• Stated exercise A: Decide whether each statement below agrees with the article on clergy and immigration protests. For each one, answer yes or no and quote the words of the article that decide it. (i) Woolf spoke during a webinar hosted by the Alliance of Baptists. (ii) Lake Street Church is located in Chicago. (iii) Woolf was arrested outside a federal courthouse.

• Quoted text:

^^^^

The visibility and voice of clergy are indispensable to the protest movement forming against President Donald Trump’s aggressive immigration tactics, said Michael Woolf, a Chicago-area pastor recently arrested outside a federal detention center.
“Religious leaders are really important in this moment. They have been historically, and they continue to be today because they can show the difference between what is legal and what is right,” Woolf said during a Dec. 9 webinar hosted by the Alliance of Baptists.
Faith leaders enjoy a level of credibility that can give lie to the rhetoric the administration uses to dehumanize immigrants and to instill fear in American communities, said Woolf, senior minister of Lake Street Church, an Alliance congregation in Evanston, Ill. “Ostensibly the federal government would say torture is legal, but we know it’s wrong. We can tease out the narratives of the state because we’ve been doing that since the beginning.”

^^^^

• Information given:

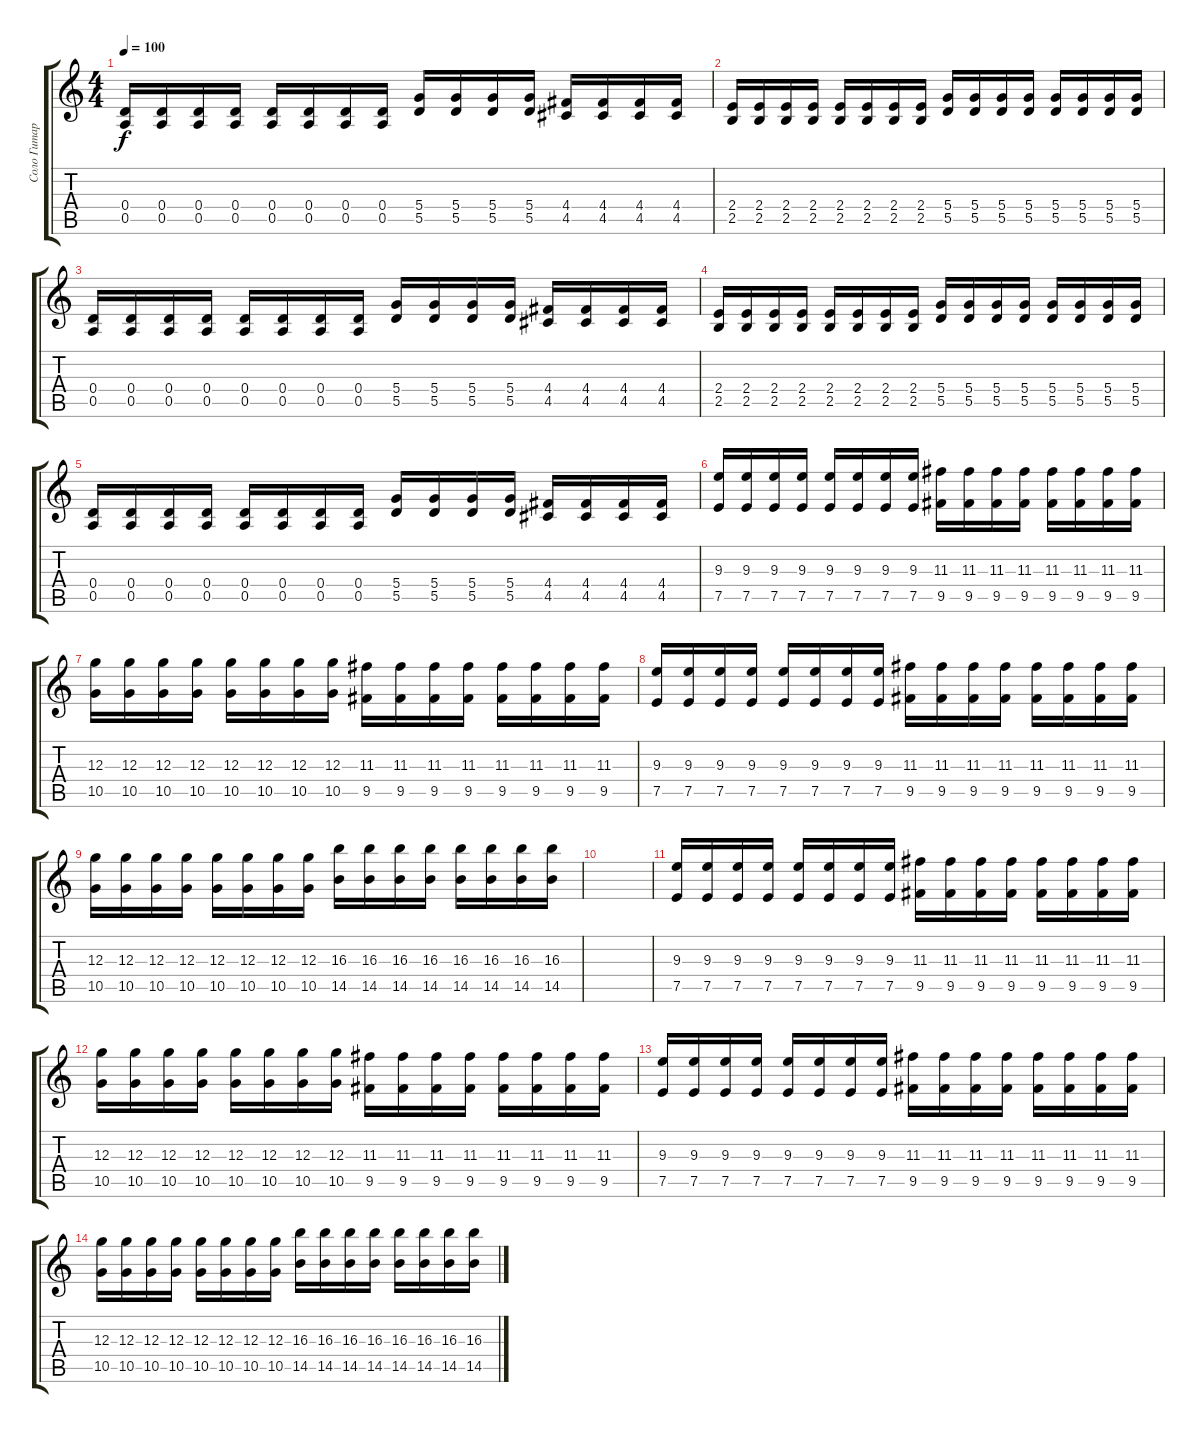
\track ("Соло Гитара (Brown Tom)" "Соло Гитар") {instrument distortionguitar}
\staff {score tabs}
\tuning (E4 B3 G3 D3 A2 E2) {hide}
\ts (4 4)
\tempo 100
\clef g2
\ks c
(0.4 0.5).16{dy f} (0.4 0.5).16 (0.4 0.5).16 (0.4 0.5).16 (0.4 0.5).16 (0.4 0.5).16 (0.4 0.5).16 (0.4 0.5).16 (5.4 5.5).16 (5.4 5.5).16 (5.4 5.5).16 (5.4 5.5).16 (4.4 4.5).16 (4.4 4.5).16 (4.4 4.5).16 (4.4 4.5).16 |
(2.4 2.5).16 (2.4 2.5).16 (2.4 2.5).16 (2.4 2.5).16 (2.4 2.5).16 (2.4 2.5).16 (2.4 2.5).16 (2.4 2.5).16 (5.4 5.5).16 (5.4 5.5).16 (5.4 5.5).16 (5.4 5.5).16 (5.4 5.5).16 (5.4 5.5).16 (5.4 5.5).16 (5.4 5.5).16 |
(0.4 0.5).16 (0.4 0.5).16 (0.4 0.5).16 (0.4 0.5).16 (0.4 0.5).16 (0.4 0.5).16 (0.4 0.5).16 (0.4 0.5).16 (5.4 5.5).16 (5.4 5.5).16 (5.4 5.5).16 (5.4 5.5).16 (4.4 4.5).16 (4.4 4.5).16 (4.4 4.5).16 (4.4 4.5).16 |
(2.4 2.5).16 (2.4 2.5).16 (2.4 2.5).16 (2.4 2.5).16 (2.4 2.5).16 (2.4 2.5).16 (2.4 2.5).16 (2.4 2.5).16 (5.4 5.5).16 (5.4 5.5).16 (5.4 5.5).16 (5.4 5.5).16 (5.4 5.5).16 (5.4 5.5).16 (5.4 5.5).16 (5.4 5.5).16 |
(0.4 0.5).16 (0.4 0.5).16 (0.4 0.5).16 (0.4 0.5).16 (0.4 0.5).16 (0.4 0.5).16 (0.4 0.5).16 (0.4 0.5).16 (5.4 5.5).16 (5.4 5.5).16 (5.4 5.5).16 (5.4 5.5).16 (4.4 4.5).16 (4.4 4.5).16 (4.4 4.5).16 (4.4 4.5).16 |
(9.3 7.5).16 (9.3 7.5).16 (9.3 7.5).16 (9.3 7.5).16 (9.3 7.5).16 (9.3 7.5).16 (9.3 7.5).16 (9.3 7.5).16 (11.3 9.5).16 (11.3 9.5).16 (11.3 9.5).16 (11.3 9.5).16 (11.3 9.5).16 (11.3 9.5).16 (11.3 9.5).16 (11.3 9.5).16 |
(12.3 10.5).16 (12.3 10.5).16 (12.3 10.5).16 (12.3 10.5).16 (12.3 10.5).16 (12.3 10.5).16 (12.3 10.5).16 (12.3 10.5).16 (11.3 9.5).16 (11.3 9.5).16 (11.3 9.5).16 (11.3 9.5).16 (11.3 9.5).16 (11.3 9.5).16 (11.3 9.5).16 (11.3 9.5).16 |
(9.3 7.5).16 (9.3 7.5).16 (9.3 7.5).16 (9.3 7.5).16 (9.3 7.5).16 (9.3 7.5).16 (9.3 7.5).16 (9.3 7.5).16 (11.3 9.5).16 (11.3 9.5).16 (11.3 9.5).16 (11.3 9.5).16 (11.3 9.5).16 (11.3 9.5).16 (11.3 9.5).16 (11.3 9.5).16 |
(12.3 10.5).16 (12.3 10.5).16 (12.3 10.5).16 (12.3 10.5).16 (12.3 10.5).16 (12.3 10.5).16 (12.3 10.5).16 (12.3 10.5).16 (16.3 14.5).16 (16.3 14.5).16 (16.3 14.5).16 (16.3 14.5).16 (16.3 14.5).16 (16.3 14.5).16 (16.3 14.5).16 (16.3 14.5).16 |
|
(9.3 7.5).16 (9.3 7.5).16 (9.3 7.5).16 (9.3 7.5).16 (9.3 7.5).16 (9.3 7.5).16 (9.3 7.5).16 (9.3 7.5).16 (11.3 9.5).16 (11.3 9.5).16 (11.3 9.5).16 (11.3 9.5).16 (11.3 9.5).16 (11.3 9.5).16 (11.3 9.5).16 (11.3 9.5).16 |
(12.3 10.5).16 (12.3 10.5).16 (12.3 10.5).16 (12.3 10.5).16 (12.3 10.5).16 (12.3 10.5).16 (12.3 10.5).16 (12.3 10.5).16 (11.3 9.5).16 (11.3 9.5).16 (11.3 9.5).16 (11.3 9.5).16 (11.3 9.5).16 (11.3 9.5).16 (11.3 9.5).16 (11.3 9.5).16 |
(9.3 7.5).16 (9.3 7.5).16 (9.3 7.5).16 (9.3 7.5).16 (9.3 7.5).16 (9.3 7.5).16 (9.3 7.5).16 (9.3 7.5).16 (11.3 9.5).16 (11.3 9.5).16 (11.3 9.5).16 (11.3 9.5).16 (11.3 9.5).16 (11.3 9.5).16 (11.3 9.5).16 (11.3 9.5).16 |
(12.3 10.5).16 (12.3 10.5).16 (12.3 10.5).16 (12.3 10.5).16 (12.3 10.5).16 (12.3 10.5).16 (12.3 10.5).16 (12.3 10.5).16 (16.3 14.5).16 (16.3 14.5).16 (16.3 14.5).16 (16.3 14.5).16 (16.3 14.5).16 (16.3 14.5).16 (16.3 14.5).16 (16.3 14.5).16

^^^^

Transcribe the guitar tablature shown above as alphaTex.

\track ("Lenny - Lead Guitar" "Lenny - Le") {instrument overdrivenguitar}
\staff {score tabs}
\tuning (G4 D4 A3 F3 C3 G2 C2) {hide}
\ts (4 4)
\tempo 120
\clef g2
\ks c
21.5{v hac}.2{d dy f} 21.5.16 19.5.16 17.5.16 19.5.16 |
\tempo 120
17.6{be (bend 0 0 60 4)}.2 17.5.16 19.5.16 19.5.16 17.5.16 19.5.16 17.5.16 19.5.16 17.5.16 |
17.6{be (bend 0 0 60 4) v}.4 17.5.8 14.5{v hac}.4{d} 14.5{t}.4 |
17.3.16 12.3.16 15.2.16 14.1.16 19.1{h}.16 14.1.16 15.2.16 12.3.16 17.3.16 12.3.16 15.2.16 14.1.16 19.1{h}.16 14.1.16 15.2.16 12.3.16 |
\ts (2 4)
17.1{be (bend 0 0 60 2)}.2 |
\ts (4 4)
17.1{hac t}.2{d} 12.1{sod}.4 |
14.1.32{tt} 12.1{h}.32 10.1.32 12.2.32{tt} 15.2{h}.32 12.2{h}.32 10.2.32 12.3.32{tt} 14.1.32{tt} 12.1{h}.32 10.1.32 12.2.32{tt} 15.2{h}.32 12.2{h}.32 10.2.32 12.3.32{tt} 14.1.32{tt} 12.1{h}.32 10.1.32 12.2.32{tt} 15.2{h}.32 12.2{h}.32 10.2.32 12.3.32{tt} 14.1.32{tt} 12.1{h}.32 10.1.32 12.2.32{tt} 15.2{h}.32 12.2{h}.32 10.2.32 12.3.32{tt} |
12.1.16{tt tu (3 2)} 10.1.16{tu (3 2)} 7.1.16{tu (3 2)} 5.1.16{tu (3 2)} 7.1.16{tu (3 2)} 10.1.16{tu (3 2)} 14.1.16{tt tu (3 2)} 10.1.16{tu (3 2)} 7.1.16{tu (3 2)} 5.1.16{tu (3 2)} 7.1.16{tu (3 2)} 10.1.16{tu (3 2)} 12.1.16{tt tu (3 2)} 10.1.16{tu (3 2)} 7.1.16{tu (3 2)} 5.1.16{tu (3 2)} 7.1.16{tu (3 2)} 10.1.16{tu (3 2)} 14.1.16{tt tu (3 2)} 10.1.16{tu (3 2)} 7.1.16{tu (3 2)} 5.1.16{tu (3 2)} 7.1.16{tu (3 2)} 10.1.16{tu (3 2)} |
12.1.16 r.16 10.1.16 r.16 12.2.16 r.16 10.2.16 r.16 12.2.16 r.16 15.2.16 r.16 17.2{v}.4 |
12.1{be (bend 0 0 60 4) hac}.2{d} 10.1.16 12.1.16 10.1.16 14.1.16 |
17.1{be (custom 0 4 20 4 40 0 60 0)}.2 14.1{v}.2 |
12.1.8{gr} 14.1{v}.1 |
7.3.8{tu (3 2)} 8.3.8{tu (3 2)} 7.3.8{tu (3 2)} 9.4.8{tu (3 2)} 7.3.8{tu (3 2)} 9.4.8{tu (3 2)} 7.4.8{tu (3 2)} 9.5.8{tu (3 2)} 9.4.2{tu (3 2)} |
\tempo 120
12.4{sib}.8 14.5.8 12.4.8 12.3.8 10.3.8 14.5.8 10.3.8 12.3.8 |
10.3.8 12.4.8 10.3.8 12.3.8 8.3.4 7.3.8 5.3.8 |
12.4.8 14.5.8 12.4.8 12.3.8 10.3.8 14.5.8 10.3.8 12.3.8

^^^^

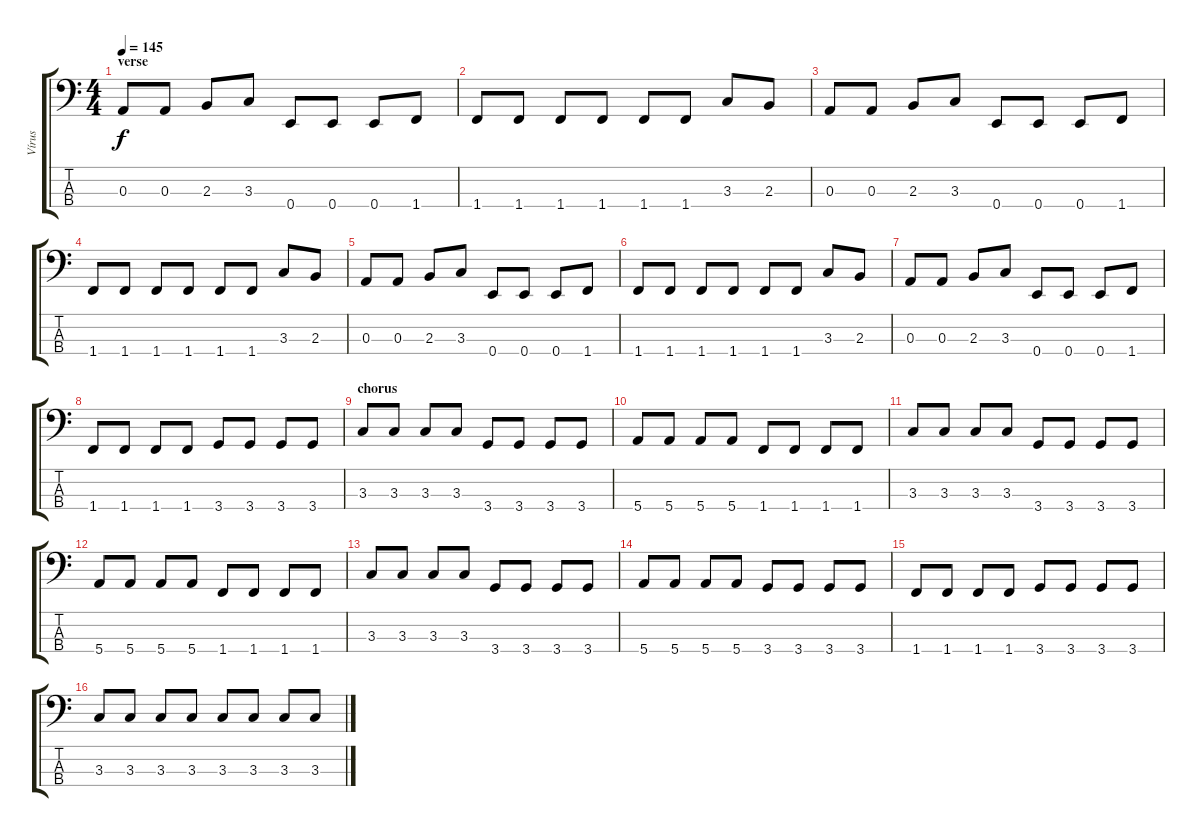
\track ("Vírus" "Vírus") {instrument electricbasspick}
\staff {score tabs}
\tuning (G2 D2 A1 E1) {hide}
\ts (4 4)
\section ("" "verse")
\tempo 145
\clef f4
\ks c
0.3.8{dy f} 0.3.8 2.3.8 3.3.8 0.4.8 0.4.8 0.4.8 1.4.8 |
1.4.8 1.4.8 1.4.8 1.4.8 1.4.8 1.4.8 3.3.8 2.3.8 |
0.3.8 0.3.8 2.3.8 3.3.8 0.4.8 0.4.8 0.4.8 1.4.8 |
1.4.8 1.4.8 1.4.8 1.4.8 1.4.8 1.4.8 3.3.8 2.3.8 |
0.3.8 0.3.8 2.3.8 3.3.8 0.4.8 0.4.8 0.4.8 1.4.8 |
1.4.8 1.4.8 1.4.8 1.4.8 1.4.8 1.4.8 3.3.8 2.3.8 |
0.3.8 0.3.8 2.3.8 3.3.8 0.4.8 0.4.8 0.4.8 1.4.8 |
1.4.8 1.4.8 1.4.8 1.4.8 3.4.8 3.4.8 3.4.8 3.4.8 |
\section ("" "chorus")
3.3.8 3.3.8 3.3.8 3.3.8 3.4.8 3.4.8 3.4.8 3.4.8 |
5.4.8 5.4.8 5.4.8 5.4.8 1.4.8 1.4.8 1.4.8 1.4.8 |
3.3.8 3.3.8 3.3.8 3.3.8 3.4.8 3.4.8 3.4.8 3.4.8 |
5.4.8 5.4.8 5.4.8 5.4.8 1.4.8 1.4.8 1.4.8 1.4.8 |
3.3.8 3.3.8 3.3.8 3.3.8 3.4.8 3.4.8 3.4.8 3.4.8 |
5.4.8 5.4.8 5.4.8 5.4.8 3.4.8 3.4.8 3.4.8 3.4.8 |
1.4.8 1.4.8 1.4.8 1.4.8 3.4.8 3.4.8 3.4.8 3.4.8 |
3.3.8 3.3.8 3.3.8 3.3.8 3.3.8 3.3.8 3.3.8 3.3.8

^^^^

• Stated exercise B: Pick out every line in the rows above that contains the string "instrument", and copy each of those lines in full.

• Written answer A:
(i) Yes: "Woolf said during a Dec. 9 webinar hosted by the Alliance of Baptists."
(ii) No: "Lake Street Church, an Alliance congregation in Evanston, Ill."
(iii) No: "recently arrested outside a federal detention center."

• Written answer B:
\track ("Соло Гитара (Brown Tom)" "Соло Гитар") {instrument distortionguitar}
\track ("Lenny - Lead Guitar" "Lenny - Le") {instrument overdrivenguitar}
\track ("Vírus" "Vírus") {instrument electricbasspick}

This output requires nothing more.